• **Short task a**: Copy the listing word for word, from its first line up to and including the line with "v(17.14, 6.35) *", and leave out the pictures.

• **Given passage**:
◇ ◇ ◇ ◇ ◇ ◇ ◇

The landing of NASA’s Perseverance rover was another leap forward not only for space exploration but also for the technology that’s powering the craft on its years-long mission on Mars—a thermoelectric generator that turns heat into electricity. Looking for the next leap in thermoelectric technologies, researchers at Duke University and Michigan State University using three U.S. Department of Energy (DOE) research facilities gained new fundamental insights into two magnesium-based materials (Mg3Sb2 and Mg3Bi2) that have the potential to significantly outperform traditional thermoelectric designs and would also be more environmentally friendly and less expensive to manufacture. Contrary to prevailing scientific wisdom regarding the use of heavy elements, the researchers showed that replacing atoms of heavier elements such as calcium and ytterbium with lighter magnesium atoms actually led to a threefold increase in the magnesium-based materials’ performance.
In their research, published in the journal Science Advances, the team used neutron and x-ray scattering experiments at the DOE’s Oak Ridge (ORNL) and Argonne national laboratories, respectively, as well as supercomputer simulations at the National Energy Research Scientific Computing Center (NERSC). Investigations at the atomic scale revealed the origin and mechanism behind the materials’ ability to convert thermal energy at room temperature into electricity. The findings indicate possible new pathways for improving thermoelectric applications such as those in the Perseverance rover and myriad other devices and energy-generation technologies.

◇ ◇ ◇ ◇ ◇ ◇ ◇

• **Short task b**: Carry the passage on magnesium-based thermoelectric materials forward from its last sentence.

◇ ◇ ◇ ◇ ◇ ◇ ◇

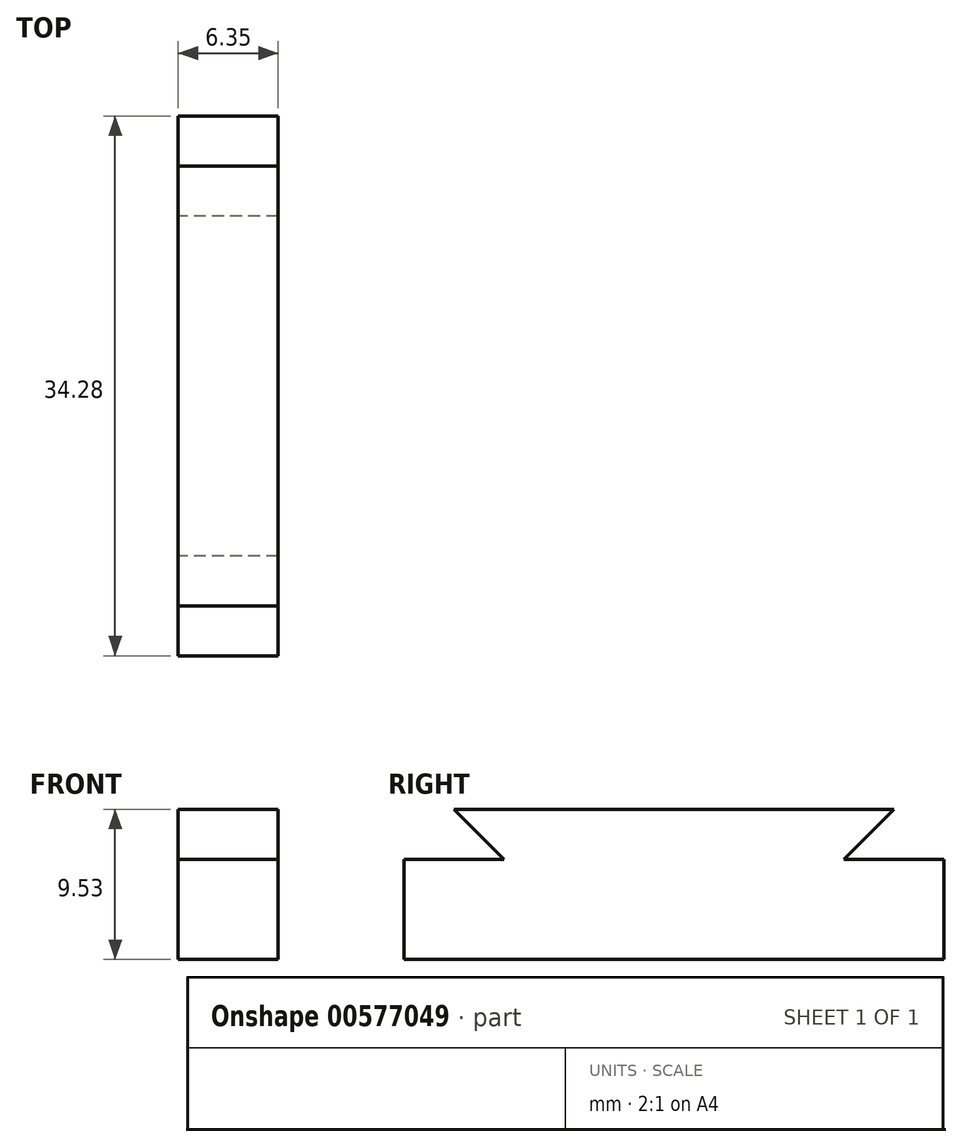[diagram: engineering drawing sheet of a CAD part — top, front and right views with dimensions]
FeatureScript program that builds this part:
annotation { "Feature Type Name" : "Feature", "Feature Type Description" : "" }
export const myFeature = defineFeature(function(context is Context, id is Id, definition is map)
    precondition{}
    {
        {
            var Q0;
            Q0=qCreatedBy(makeId("Top.planeOp"),FACE);
            var sketch = newSketch(context, id + "F0", { "sketchPlane" : qUnion([Q0])});
            skLineSegment(sketch, "E0.bottom", {"start": v(3.18, 17.15) * mm, "end": v(-3.18, 17.15) * mm});
            skLineSegment(sketch, "E0.top", {"start": v(3.17, -17.15) * mm, "end": v(-3.18, -17.15) * mm});
            skLineSegment(sketch, "E0.left", {"start": v(3.18, 17.15) * mm, "end": v(3.17, -17.15) * mm});
            skLineSegment(sketch, "E0.right", {"start": v(-3.17, 17.15) * mm, "end": v(-3.18, -17.15) * mm});
            skPoint(sketch, "E0.middle", {"position": v(0, 0) * mm});
            skSolve(sketch);
        }
        {
            var Q0;
            Q0 = qSketchRegion(id + "F0", true);
            extrude(context, id + "F1", {"entities" : qUnion([Q0]), "depth" : 9.52 * mm, "offsetDistance" : 25.4 * mm});
        }
        {
            var Q0;
            Q0=makeQuery(id+"F1.opExtrude","SWEPT_FACE",FACE,{"disambiguationData":[OSD([sQuery(id+"F0.wireOp",EDGE,"E0.right")])]});
            var sketch = newSketch(context, id + "F2", { "sketchPlane" : qUnion([Q0])});
            skLineSegment(sketch, "E1", {"start": v(-17.15, 6.35) * mm, "end": v(-10.8, 6.35) * mm});
            skLineSegment(sketch, "E2.trimOffspring", {"start": v(10.8, 6.35) * mm, "end": v(17.14, 6.35) * mm});
            skLineSegment(sketch, "E3", {"start": v(-13.97, 9.53) * mm, "end": v(-10.8, 6.35) * mm});
            skLineSegment(sketch, "E4", {"start": v(13.97, 9.53) * mm, "end": v(10.8, 6.35) * mm});
            skSolve(sketch);
        }
        {
            var Q0;
            Q0 = qSketchRegion(id + "F2", true);
            var Q1;
            {var subQ0=sQuery(id+"F2.wireOp",EDGE,"E1");Q1=makeQuery(id+"F2.imprint","IMPRINT",FACE,{"disambiguationData":[TD([[makeQuery(id+"F2.imprint","IMPRINT",EDGE,{"derivedFrom":subQ0}),1.0]])]});}
            var Q2;
            {var subQ0=sQuery(id+"F2.wireOp",EDGE,"E2.trimOffspring");Q2=makeQuery(id+"F2.imprint","IMPRINT",FACE,{"disambiguationData":[TD([[makeQuery(id+"F2.imprint","IMPRINT",EDGE,{"derivedFrom":subQ0}),1.0]])]});}
            extrude(context, id + "F3", {"entities" : qUnion([Q0, Q1, Q2]), "operationType" : NewBodyOperationType.REMOVE, "endBound" : BoundingType.THROUGH_ALL, "oppositeDirection" : true, "depth" : 25.4 * mm, "offsetDistance" : 25.4 * mm});
        }
    });
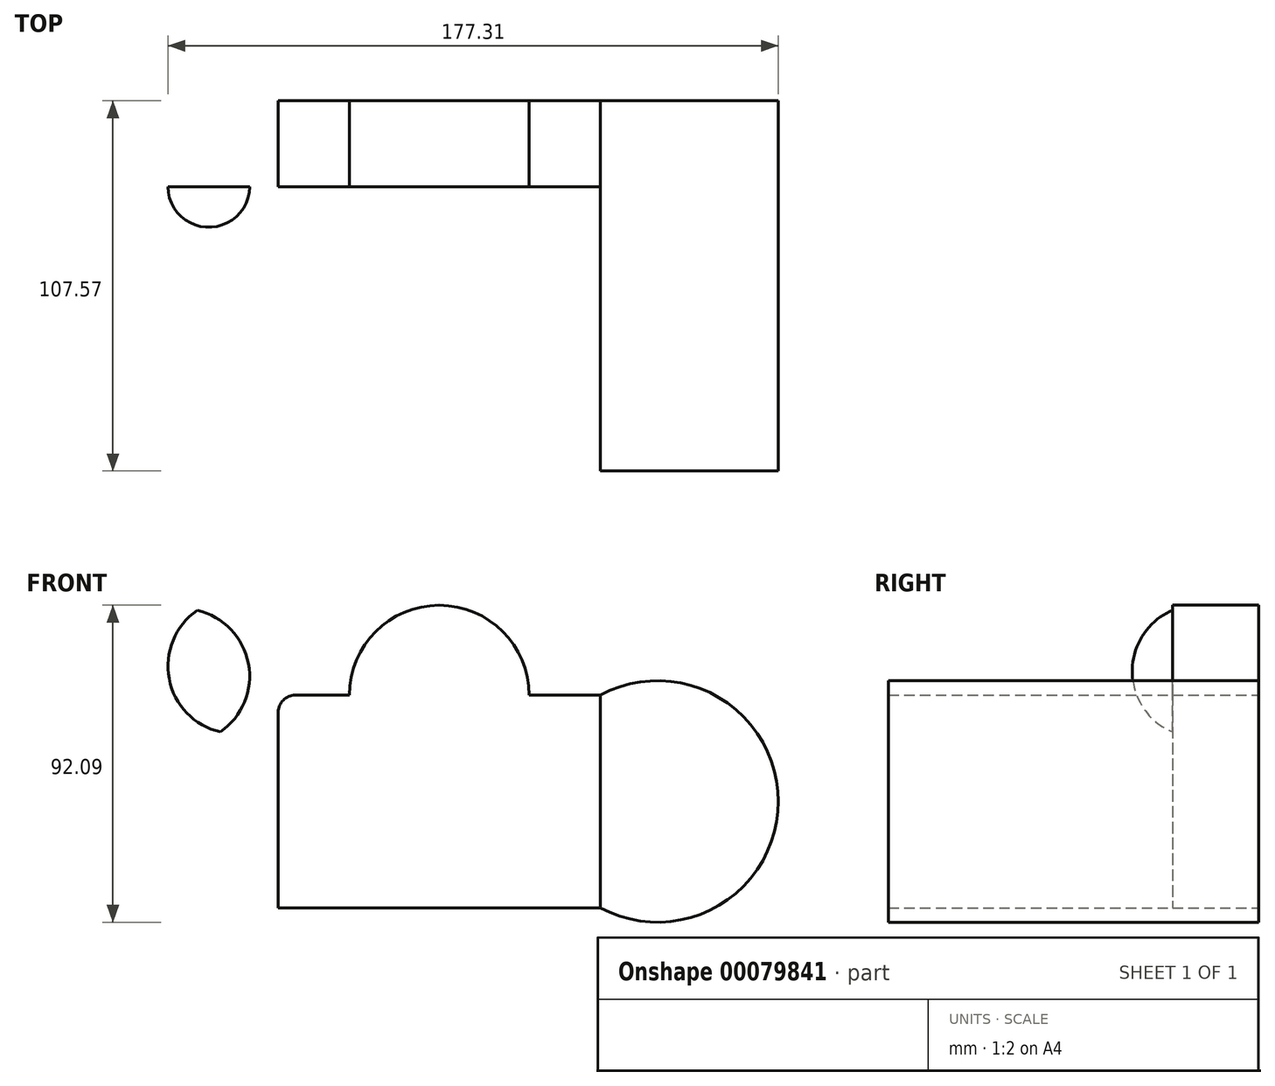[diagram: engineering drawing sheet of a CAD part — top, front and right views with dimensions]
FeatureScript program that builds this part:
annotation { "Feature Type Name" : "Feature", "Feature Type Description" : "" }
export const myFeature = defineFeature(function(context is Context, id is Id, definition is map)
    precondition{}
    {
        {
            var Q0;
            Q0=qCreatedBy(makeId("Front.planeOp"),FACE);
            var sketch = newSketch(context, id + "F0", { "sketchPlane" : qUnion([Q0])});
            skLineSegment(sketch, "E0.bottom", {"start": v(-38.16, 31.12) * mm, "end": v(-22.48, 31.12) * mm});
            skLineSegment(sketch, "E0.top", {"start": v(-43.16, -30.67) * mm, "end": v(50.43, -30.67) * mm});
            skLineSegment(sketch, "E0.left", {"start": v(-43.16, 26.12) * mm, "end": v(-43.16, -30.67) * mm});
            skLineSegment(sketch, "E0.right", {"start": v(50.43, 31.12) * mm, "end": v(50.43, -30.67) * mm});
            skArc(sketch, "E1", {"start": v(29.75, 31.12) * mm, "mid": v(3.63, 57.24) * mm, "end": v(-22.48, 31.12) * mm});
            skEllipse(sketch, "E2", {"center": v(-24.53, -63.83) * mm, "majorRadius": 57.7 * mm, "minorRadius": 16.86 * mm, "majorAxis": v(1, 0)});
            skArc(sketch, "E3", {"start": v(50.43, -30.67) * mm, "mid": v(102.13, 0.23) * mm, "end": v(50.43, 31.12) * mm});
            skPoint(sketch, "E4.visualSharp", {"position": v(-43.16, 31.12) * mm});
            skArc(sketch, "E4.filletArc", {"start": v(-38.16, 31.12) * mm, "mid": v(-41.7, 29.66) * mm, "end": v(-43.16, 26.12) * mm});
            skLineSegment(sketch, "E5.trimOffspring", {"start": v(29.75, 31.12) * mm, "end": v(50.43, 31.12) * mm});
            skSolve(sketch);
        }
        {
            var Q0;
            Q0=makeQuery(id+"F0.imprint","IMPRINT",FACE,{"disambiguationData":[TD([[makeQuery(id+"F0.imprint","IMPRINT",EDGE,{"derivedFrom":sQuery(id+"F0.wireOp",EDGE,"E0.bottom")}),-1.0]])]});
            extrude(context, id + "F1", {"entities" : qUnion([Q0]), "depth" : 25 * mm});
        }
        {
            var Q0;
            Q0=makeQuery(id+"F0.imprint","IMPRINT",FACE,{"disambiguationData":[TD([[makeQuery(id+"F0.imprint","IMPRINT",EDGE,{"derivedFrom":sQuery(id+"F0.wireOp",EDGE,"E0.right")}),1.0]])]});
            extrude(context, id + "F2", {"entities" : qUnion([Q0]), "operationType" : NewBodyOperationType.ADD, "depth" : 67.57 * mm});
        }
        {
            var Q0;
            Q0=makeQuery(id+"F2.opExtrude","CAP_FACE",FACE,{"disambiguationData":[OSD([sQuery(id+"F0.wireOp",EDGE,"E0.right"),sQuery(id+"F0.wireOp",EDGE,"E3")])],"isStart":false});
            extrude(context, id + "F3", {"entities" : qUnion([Q0]), "operationType" : NewBodyOperationType.ADD, "depth" : 40 * mm});
        }
        {
            var Q0;
            Q0=makeQuery(id+"F1.opExtrude","CAP_FACE",FACE,{"disambiguationData":[OSD([sQuery(id+"F0.wireOp",EDGE,"E0.bottom"),sQuery(id+"F0.wireOp",EDGE,"E0.top"),sQuery(id+"F0.wireOp",EDGE,"E0.left"),sQuery(id+"F0.wireOp",EDGE,"E0.right"),sQuery(id+"F0.wireOp",EDGE,"E1"),sQuery(id+"F0.wireOp",EDGE,"E4.filletArc"),sQuery(id+"F0.wireOp",EDGE,"E5.trimOffspring")])],"isStart":false});
            var sketch = newSketch(context, id + "F4", { "sketchPlane" : qUnion([Q0])});
            skArc(sketch, "E6", {"start": v(-59.97, 20.44) * mm, "mid": v(-51.8, 40.28) * mm, "end": v(-66.67, 55.74) * mm});
            skLineSegment(sketch, "E7", {"start": v(-66.67, 55.74) * mm, "end": v(-59.97, 20.44) * mm});
            skSolve(sketch);
        }
        {
            var Q0;
            Q0=makeQuery(id+"F4.imprint","IMPRINT",FACE,{"disambiguationData":[TD([[makeQuery(id+"F4.imprint","IMPRINT",EDGE,{"derivedFrom":sQuery(id+"F4.wireOp",EDGE,"E6")}),1.0]])]});
            var Q1;
            Q1=sQuery(id+"F4.wireOp",EDGE,"E7");
            revolve(context, id + "F5", {"entities" : qUnion([Q0]), "axis" : qUnion([Q1]), "revolveType" : RevolveType.ONE_DIRECTION, "angle" : 180 * degree});
        }
    });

◇ ◇ ◇ ◇ ◇ ◇ ◇

• **Written reply a**:
[diagram: engineering drawing sheet of a CAD part — top, front and right views with dimensions]
FeatureScript program that builds this part:
annotation { "Feature Type Name" : "Feature", "Feature Type Description" : "" }
export const myFeature = defineFeature(function(context is Context, id is Id, definition is map)
    precondition{}
    {
        {
            var Q0;
            Q0=qCreatedBy(makeId("Top.planeOp"),FACE);
            var sketch = newSketch(context, id + "F0", { "sketchPlane" : qUnion([Q0])});
            skLineSegment(sketch, "E0.bottom", {"start": v(3.18, 17.15) * mm, "end": v(-3.18, 17.15) * mm});
            skLineSegment(sketch, "E0.top", {"start": v(3.17, -17.15) * mm, "end": v(-3.18, -17.15) * mm});
            skLineSegment(sketch, "E0.left", {"start": v(3.18, 17.15) * mm, "end": v(3.17, -17.15) * mm});
            skLineSegment(sketch, "E0.right", {"start": v(-3.17, 17.15) * mm, "end": v(-3.18, -17.15) * mm});
            skPoint(sketch, "E0.middle", {"position": v(0, 0) * mm});
            skSolve(sketch);
        }
        {
            var Q0;
            Q0 = qSketchRegion(id + "F0", true);
            extrude(context, id + "F1", {"entities" : qUnion([Q0]), "depth" : 9.52 * mm, "offsetDistance" : 25.4 * mm});
        }
        {
            var Q0;
            Q0=makeQuery(id+"F1.opExtrude","SWEPT_FACE",FACE,{"disambiguationData":[OSD([sQuery(id+"F0.wireOp",EDGE,"E0.right")])]});
            var sketch = newSketch(context, id + "F2", { "sketchPlane" : qUnion([Q0])});
            skLineSegment(sketch, "E1", {"start": v(-17.15, 6.35) * mm, "end": v(-10.8, 6.35) * mm});
            skLineSegment(sketch, "E2.trimOffspring", {"start": v(10.8, 6.35) * mm, "end": v(17.14, 6.35) * mm});

• **Written reply b**:
Thermoelectric materials essentially create a voltage from a temperature difference between the hot and cold sides of the material. By converting thermal energy into electricity, or vice-versa, thermoelectric devices can be used for refrigeration or electric power generation from heat exhaust.
“Traditional thermoelectric materials rely on heavy elements such as lead, bismuth, and tellurium—elements that aren’t very environmentally friendly, and they’re also not very abundant, so they tend to be expensive,” said Olivier Delaire, associate professor at Duke. “Magnesium on the other hand is lighter and more abundant, which makes it an ideal material for transportation and spaceflight applications, for example.”
Typically, Delaire explained, lighter materials are not well suited for thermoelectric designs because their thermal conductivities are too high, meaning they transfer too much heat to maintain the temperature differential needed to produce the voltage. Heavier materials are generally more desirable because they conduct less heat, allowing them to preserve and convert thermal energy more efficiently.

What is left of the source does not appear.